* **Activity A**: Copy from the article on involving nurses in hospital IT everything from "Nurses who already" down to "are in jeopardy.".
* **Activity B**: In the article on involving nurses in hospital IT, how long are the training sessions that core teams run at Beaufort Memorial Hospital?

* **Excerpt**:
○ ○ ○ ○

Training isn't enough. Most Wired hospitals learn that getting nurses involved in digital decisions early leads to success
Nurses' effective use of hospital information systems has the potential to produce positive changes in patient safety and quality of care. The trick is getting them fully engaged in the transformation to a robust health IT environment.
Nurses who already are overworked and sometimes computer novices may wonder when they'll have time to learn new skills. They may feel that their jobs are in jeopardy.
A number of Most Wired hospitals have confronted these issues.
To ensure complete acceptance, nursing staffs should be included in all aspects of the transformation project. Karen Carroll, R.N., manager of clinical informatics, Children's Memorial Hospital, Chicago, says this involvement should include system selection, implementation, training, post-implementation management and maintenance. "We utilized both a nurse champion and nursing representatives on the IT team from the start," Carroll says.
Nurse champions are the key, according to Chief Medical Information Officer Brian Yeaman, M.D., Norman (Okla.) Regional Health System. "Having nurses help design clinical workflow and process changes is critical," he says.
There's a price to pay for waiting too long to get nurses involved in the process, says Karen Hughart, R.N., director of systems support services, Vanderbilt University Medical Center in Nashville, Tenn. "We learned the hard way that you engage the target user early in the design phase, testing and pilots, or you pay for it," she says.
Critical care nurse Karen Fuller, a principal at CSC's Health Delivery Group, says management's job is to provide a clear picture of organizational vision. Training should focus on equipping nurses not only with new skills, but also with a new way of thinking. "Make it clear this is not about technology but about changing health care delivery," Fuller says.
Training is handled by Most Wired hospitals in a variety of ways. Beaufort (S.C.) Memorial Hospital has core teams design training materials and run the one- to two-hour training sessions. "We also have superusers working each shift to help nurses the first weeks after go-live," says Chief Information Officer Edward Ricks.

○ ○ ○ ○

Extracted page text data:
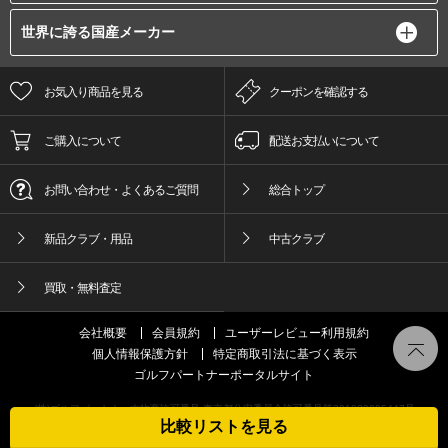
世界に誇る国産メーカー
お気入り商品を見る
クーポンを確認する
ご購入について
配送お支払いについて
お問い合わせ・よくあるご質問
総合トップ
新品クラブ・用品
中古クラブ
買取・無料査定
会社概要
会員規約
ユーザーレビュー利用規約
個人情報保護方針
特定商取引法に基づく表示
ゴルフパートナーポータルサイト
(株)ゴルフパートナー古物商許可番号 東京都公安委員会許可番号第301089905447号
比較リストを見る
© GOLFPartner Co.,LTD. All Right Reserved.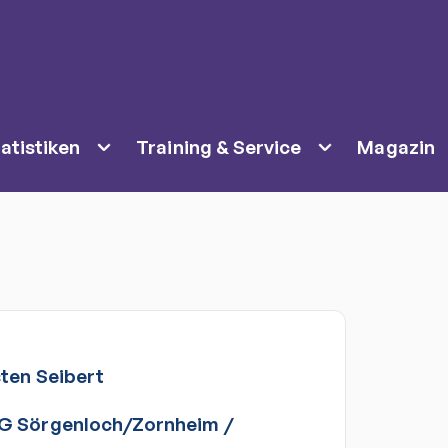
atistiken
Training & Service
Magazin
sten
Seibert
G Sörgenloch/Zornheim
/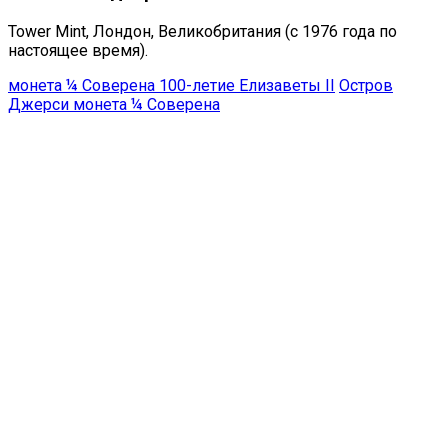
Tower Mint, Лондон, Великобритания (с 1976 года по
настоящее время).
монета ¼ Соверена 100-летие Елизаветы II
Остров
Джерси монета ¼ Соверена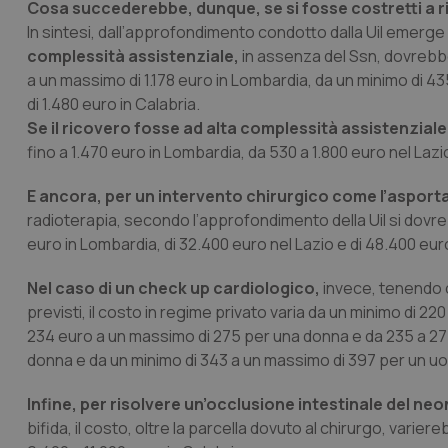
Cosa succederebbe, dunque, se si fosse costretti a riv
In sintesi, dall’approfondimento condotto dalla Uil emer
complessità assistenziale,
in assenza del Ssn, dovrebb
a un massimo di 1.178 euro in Lombardia, da un minimo di 4
di 1.480 euro in Calabria.
Se il ricovero fosse ad alta complessità assistenziale
fino a 1.470 euro in Lombardia, da 530 a 1.800 euro nel Lazi
E ancora, per un intervento chirurgico come l’aspor
radioterapia, secondo l’approfondimento della Uil si dov
euro in Lombardia, di 32.400 euro nel Lazio e di 48.400 euro
Nel caso di un check up cardiologico,
invece, tenendo c
previsti, il costo in regime privato varia da un minimo di 
234 euro a un massimo di 275 per una donna e da 235 a 275
donna e da un minimo di 343 a un massimo di 397 per un uo
Infine, per risolvere un’occlusione intestinale del neo
bifida, il costo, oltre la parcella dovuto al chirurgo, varie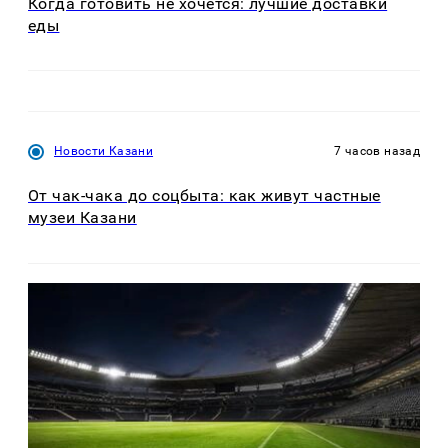
Когда готовить не хочется: лучшие доставки
еды
Новости Казани
7 часов назад
От чак-чака до соцбыта: как живут частные
музеи Казани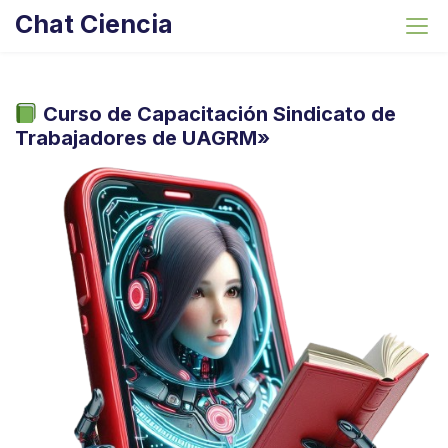
S
Chat Ciencia
k
i
p
t
Curso de Capacitación Sindicato de
o
Trabajadores de UAGRM»
c
o
n
t
e
n
t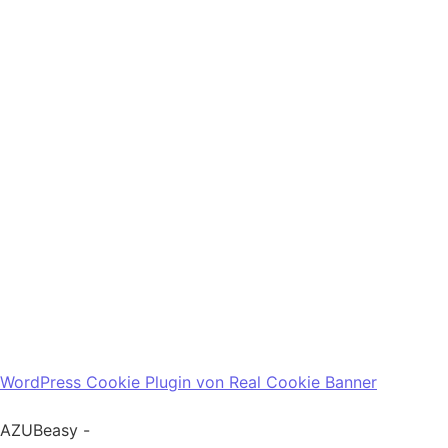
WordPress Cookie Plugin von Real Cookie Banner
AZUBeasy -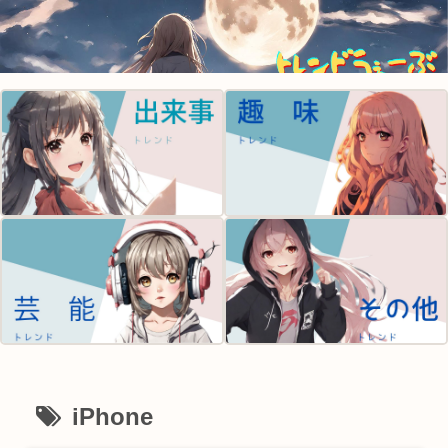
iPhone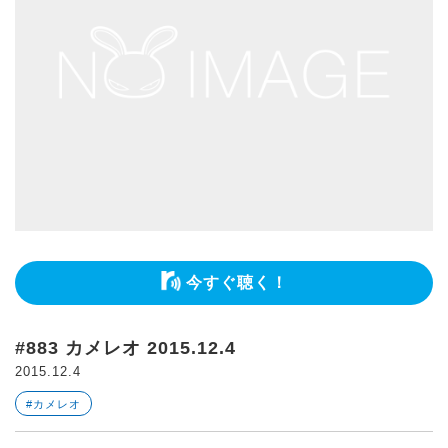
今すぐ聴く！
#883 カメレオ 2015.12.4
2015.12.4
#カメレオ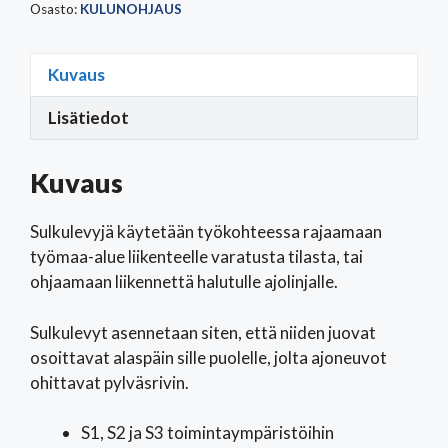
Osasto:
KULUNOHJAUS
Kuvaus
Lisätiedot
Kuvaus
Sulkulevyjä käytetään työkohteessa rajaamaan
työmaa-alue liikenteelle varatusta tilasta, tai
ohjaamaan liikennettä halutulle ajolinjalle.
Sulkulevyt asennetaan siten, että niiden juovat
osoittavat alaspäin sille puolelle, jolta ajoneuvot
ohittavat pylväsrivin.
S1, S2 ja S3 toimintaympäristöihin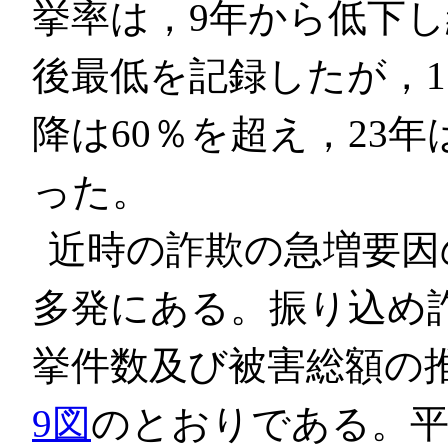
挙率は，9年から低下し続
後最低を記録したが，1
降は60％を超え，23年は
った。
近時の詐欺の急増要因
多発にある。振り込め
挙件数及び被害総額の
9図
のとおりである。平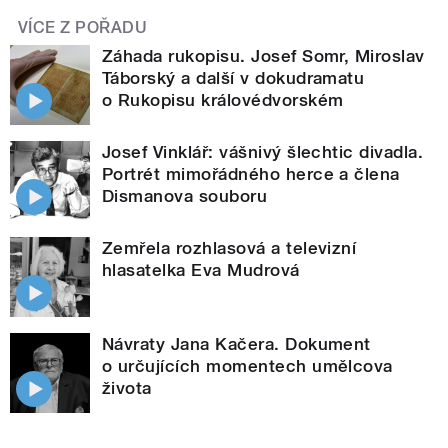
VÍCE Z POŘADU
Záhada rukopisu. Josef Somr, Miroslav
Táborský a další v dokudramatu
o Rukopisu královédvorském
Josef Vinklář: vášnivý šlechtic divadla.
Portrét mimořádného herce a člena
Dismanova souboru
Zemřela rozhlasová a televizní
hlasatelka Eva Mudrová
Návraty Jana Kačera. Dokument
o určujících momentech umělcova
života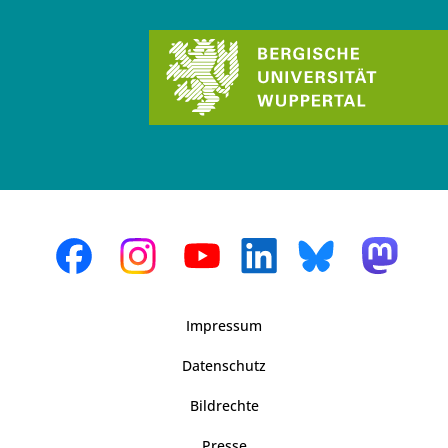
Impressum
Datenschutz
Bildrechte
Presse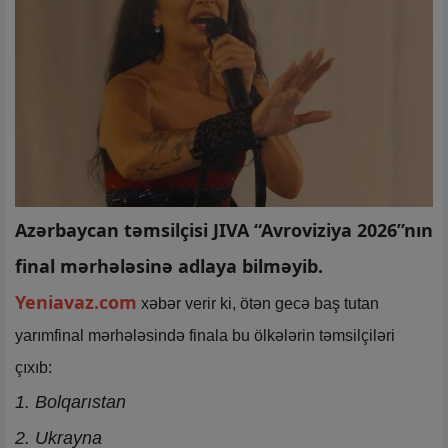
Azərbaycan təmsilçisi JIVA “Avroviziya 2026”nın
final mərhələsinə adlaya bilməyib.
Yeniavaz.com
xəbər verir ki, ötən gecə baş tutan
yarımfinal mərhələsində finala bu ölkələrin təmsilçiləri
çıxıb:
1. Bolqarıstan
2. Ukrayna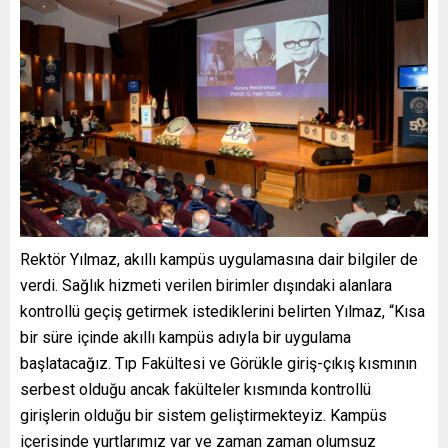
Rektör Yılmaz, akıllı kampüs uygulamasına dair bilgiler de
verdi. Sağlık hizmeti verilen birimler dışındaki alanlara
kontrollü geçiş getirmek istediklerini belirten Yılmaz, “Kısa
bir süre içinde akıllı kampüs adıyla bir uygulama
başlatacağız. Tıp Fakültesi ve Görükle giriş-çıkış kısmının
serbest olduğu ancak fakülteler kısmında kontrollü
girişlerin olduğu bir sistem geliştirmekteyiz. Kampüs
içerisinde yurtlarımız var ve zaman zaman olumsuz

○ ○ ○ ○

* **Answer area A**:
Nurses who already are overworked and sometimes computer novices may wonder when they'll have time to learn new skills. They may feel that their jobs are in jeopardy.

* **Answer area B**: The sessions last one to two hours.